С дедом Бенджамин чувствовал себя свободнее, чем с родителями, которые всегда словно побаивались его и, забывая о своем родительском авторитете, нередко называли «мистером».
Он сам не менее других был удивлен тем, что родился таким старым и умудренным опытом. Он попытался найти объяснение этому в медицинском журнале, но выяснил лишь, что науке подобные случаи неизвестны. По настоянию отца он честно пробовал играть с другими мальчиками, но предпочитал спокойные игры, – футбол приводил его в трепет: он боялся, что, если ему переломают старческие кости, они уже никогда не срастутся.
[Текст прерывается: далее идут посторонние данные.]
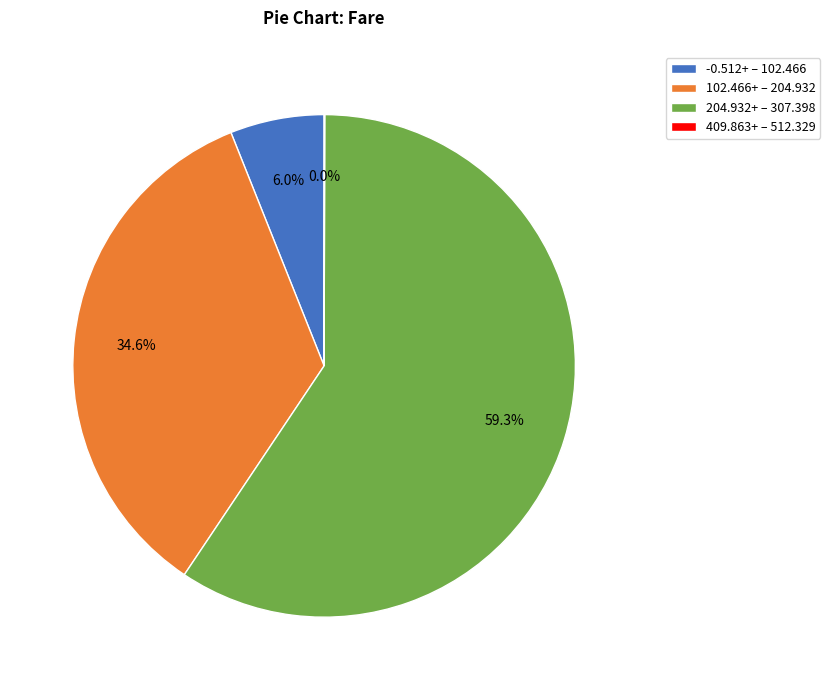

Between -0.512+ – 102.466 and 102.466+ – 204.932, which is larger?

102.466+ – 204.932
Пяти лет от роду его отдали в детский сад, где он приобщился к великому искусству наклеивать зеленые бумажки на оранжевые, плести цветные узоры и изготовлять бесконечные картонные украшения. Случалось, он засыпал, не выполнив урока, – эта привычка сердила и ужасала его юную наставницу. К счастью, она пожаловалась родителям, и его забрали оттуда. Баттоны объяснили своим друзьям, что мальчик, как им кажется, еще не дорос до детского сада.
На двенадцатый год после его рождения родители наконец к нему привыкли. Воистину столь велика сила привычки, что они уже не видели разницы между ним и другими детьми – разве только иногда какая-нибудь его странность напоминала им об этом. Но однажды, вскоре после того, как ему исполнилось двенадцать, Бенджамин взглянул в зеркало и сделал поразительное открытие. Он не поверил своим глазам: неужели пробивавшаяся из-под краски седина на тринадцатом году его жизни приобрела серовато-стальной оттенок? Неужели сеть морщин на его лице словно бы сгладилась? Неужели кожа стала свежей и упругой, а на щеках, словно тронутых зимним морозом, даже заиграл легкий румянец? Его одолевали сомнения. Он замечал, что больше не сутулился и здоровье его заметно окрепло со времен младенчества.